This is the final chapter of the Getting Started with Oracle Event Processing 11g, and unlike e rest of the book looks forward as to where Event Processing might go (and therefore Oracle) as well as a few observations on the Oracle solution itself. The obvious potential for Oracle is to bring the CEP tooling into JDeveloper rather than an Eclipse plugin as is presently the case.big JDeveloper gets the suggested changes (the book has no apparent link to Oracle product road map) would result in a more wizard centric approach to development.

In terms of technology approaches the only other major point made is the likely harmonization with SOA principles. What did surprise me is that the link to BAM (Business Activity Monitoring) and BPM (Business Process Monitoring) wasn’t made despite the ever shrinking gap between business views onto data such that a business would be able to respond to to analysed events rather than BI reports well after the event.
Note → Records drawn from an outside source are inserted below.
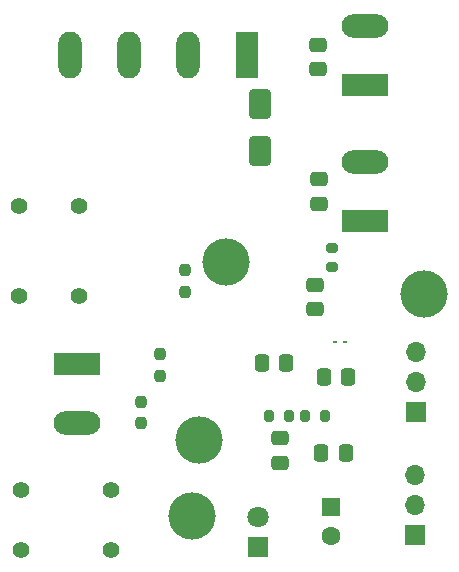
<source format=gbr>
%TF.GenerationSoftware,KiCad,Pcbnew,8.0.1*%
%TF.CreationDate,2024-05-06T17:41:32-07:00*%
%TF.ProjectId,knockControlBoard,6b6e6f63-6b43-46f6-9e74-726f6c426f61,rev?*%
%TF.SameCoordinates,Original*%
%TF.FileFunction,Soldermask,Bot*%
%TF.FilePolarity,Negative*%
%FSLAX46Y46*%
G04 Gerber Fmt 4.6, Leading zero omitted, Abs format (unit mm)*
G04 Created by KiCad (PCBNEW 8.0.1) date 2024-05-06 17:41:32*
%MOMM*%
%LPD*%
G01*
G04 APERTURE LIST*
G04 Aperture macros list*
%AMRoundRect*
0 Rectangle with rounded corners*
0 $1 Rounding radius*
0 $2 $3 $4 $5 $6 $7 $8 $9 X,Y pos of 4 corners*
0 Add a 4 corners polygon primitive as box body*
4,1,4,$2,$3,$4,$5,$6,$7,$8,$9,$2,$3,0*
0 Add four circle primitives for the rounded corners*
1,1,$1+$1,$2,$3*
1,1,$1+$1,$4,$5*
1,1,$1+$1,$6,$7*
1,1,$1+$1,$8,$9*
0 Add four rect primitives between the rounded corners*
20,1,$1+$1,$2,$3,$4,$5,0*
20,1,$1+$1,$4,$5,$6,$7,0*
20,1,$1+$1,$6,$7,$8,$9,0*
20,1,$1+$1,$8,$9,$2,$3,0*%
G04 Aperture macros list end*
%ADD10RoundRect,0.250000X-0.475000X0.337500X-0.475000X-0.337500X0.475000X-0.337500X0.475000X0.337500X0*%
%ADD11RoundRect,0.250000X0.475000X-0.337500X0.475000X0.337500X-0.475000X0.337500X-0.475000X-0.337500X0*%
%ADD12RoundRect,0.250000X0.337500X0.475000X-0.337500X0.475000X-0.337500X-0.475000X0.337500X-0.475000X0*%
%ADD13RoundRect,0.250000X-0.337500X-0.475000X0.337500X-0.475000X0.337500X0.475000X-0.337500X0.475000X0*%
%ADD14R,1.980000X3.960000*%
%ADD15O,1.980000X3.960000*%
%ADD16C,1.397000*%
%ADD17R,1.700000X1.700000*%
%ADD18O,1.700000X1.700000*%
%ADD19R,3.960000X1.980000*%
%ADD20O,3.960000X1.980000*%
%ADD21R,1.800000X1.800000*%
%ADD22C,1.800000*%
%ADD23C,4.000000*%
%ADD24RoundRect,0.237500X-0.237500X0.250000X-0.237500X-0.250000X0.237500X-0.250000X0.237500X0.250000X0*%
%ADD25RoundRect,0.200000X-0.275000X0.200000X-0.275000X-0.200000X0.275000X-0.200000X0.275000X0.200000X0*%
%ADD26RoundRect,0.200000X0.200000X0.275000X-0.200000X0.275000X-0.200000X-0.275000X0.200000X-0.275000X0*%
%ADD27RoundRect,0.237500X0.237500X-0.250000X0.237500X0.250000X-0.237500X0.250000X-0.237500X-0.250000X0*%
%ADD28RoundRect,0.250000X0.650000X-1.000000X0.650000X1.000000X-0.650000X1.000000X-0.650000X-1.000000X0*%
%ADD29RoundRect,0.062500X-0.117500X-0.062500X0.117500X-0.062500X0.117500X0.062500X-0.117500X0.062500X0*%
%ADD30R,1.600000X1.600000*%
%ADD31C,1.600000*%
G04 APERTURE END LIST*
D10*
%TO.C,C12*%
X112910000Y-91510000D03*
X112910000Y-93585000D03*
%TD*%
D11*
%TO.C,C11*%
X109920000Y-106545000D03*
X109920000Y-104470000D03*
%TD*%
D12*
%TO.C,C5*%
X115515000Y-105770000D03*
X113440000Y-105770000D03*
%TD*%
%TO.C,C3*%
X115715000Y-99280000D03*
X113640000Y-99280000D03*
%TD*%
D13*
%TO.C,C2*%
X108395000Y-98100000D03*
X110470000Y-98100000D03*
%TD*%
D11*
%TO.C,C9*%
X113190000Y-73250000D03*
X113190000Y-71175000D03*
%TD*%
%TO.C,C6*%
X113230000Y-84640000D03*
X113230000Y-82565000D03*
%TD*%
D14*
%TO.C,J7*%
X107140000Y-72010000D03*
D15*
X102140000Y-72010000D03*
X97140000Y-72010000D03*
X92140000Y-72010000D03*
%TD*%
D16*
%TO.C,SW2*%
X87850000Y-92480000D03*
X87850000Y-84860000D03*
X92930000Y-92480000D03*
X92930000Y-84860000D03*
%TD*%
%TO.C,SW1*%
X95590000Y-113960000D03*
X87970000Y-113960000D03*
X95590000Y-108880000D03*
X87970000Y-108880000D03*
%TD*%
D17*
%TO.C,RV2*%
X121380000Y-112685000D03*
D18*
X121380000Y-110145000D03*
X121380000Y-107605000D03*
%TD*%
D17*
%TO.C,RV1*%
X121480000Y-102270000D03*
D18*
X121480000Y-99730000D03*
X121480000Y-97190000D03*
%TD*%
D19*
%TO.C,J5*%
X117110000Y-74545000D03*
D20*
X117110000Y-69545000D03*
%TD*%
D19*
%TO.C,J4*%
X117170000Y-86080000D03*
D20*
X117170000Y-81080000D03*
%TD*%
D19*
%TO.C,J1*%
X92740000Y-98190000D03*
D20*
X92740000Y-103190000D03*
%TD*%
D21*
%TO.C,D3*%
X108070000Y-113697621D03*
D22*
X108070000Y-111157621D03*
%TD*%
D23*
%TO.C,TP4*%
X103100000Y-104610000D03*
%TD*%
%TO.C,TP3*%
X105380000Y-89530000D03*
%TD*%
%TO.C,TP2*%
X122160000Y-92240000D03*
%TD*%
%TO.C,TP1*%
X102460000Y-111060000D03*
%TD*%
D24*
%TO.C,R15*%
X101900000Y-90257500D03*
X101900000Y-92082500D03*
%TD*%
D25*
%TO.C,R14*%
X114370000Y-88350000D03*
X114370000Y-90000000D03*
%TD*%
D26*
%TO.C,R12*%
X113710000Y-102627621D03*
X112060000Y-102627621D03*
%TD*%
%TO.C,R5*%
X110660000Y-102617621D03*
X109010000Y-102617621D03*
%TD*%
D27*
%TO.C,R4*%
X99750000Y-99220000D03*
X99750000Y-97395000D03*
%TD*%
%TO.C,R1*%
X98190000Y-103202500D03*
X98190000Y-101377500D03*
%TD*%
D28*
%TO.C,D7*%
X108200000Y-80150000D03*
X108200000Y-76150000D03*
%TD*%
D29*
%TO.C,D6*%
X115467500Y-96380000D03*
X114627500Y-96380000D03*
%TD*%
D30*
%TO.C,C10*%
X114270000Y-110287621D03*
D31*
X114270000Y-112787621D03*
%TD*%
M02*

</source>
The most fascinating piece of this chapter is the relationship between CEP and Big Data (Hadoop etc) and the idea CEP could filter out data, or use Hadoop as a data source.

The rest of the chapter focuses more on possible directions for event processing in general, such as smart homes, cheaper devices feeding back more data allowing dynamic management and tracking of objects such as shipping containers and predictive analytics.

A well written chapter, but then by now you’d expect nothing less, but perhaps not as informative as the rest of the book, but then this chapter is far more speculative.

Overall Alexandre Alves, Robin J. Smith and Lloyd Williams should be very proud of the book and I hope that it sells well. As I said previously, this maybe geared to the Oracle product, but the way it has been written you could take the concepts and ideas and you could be confident of having some solid foundation understanding on any CEP solution.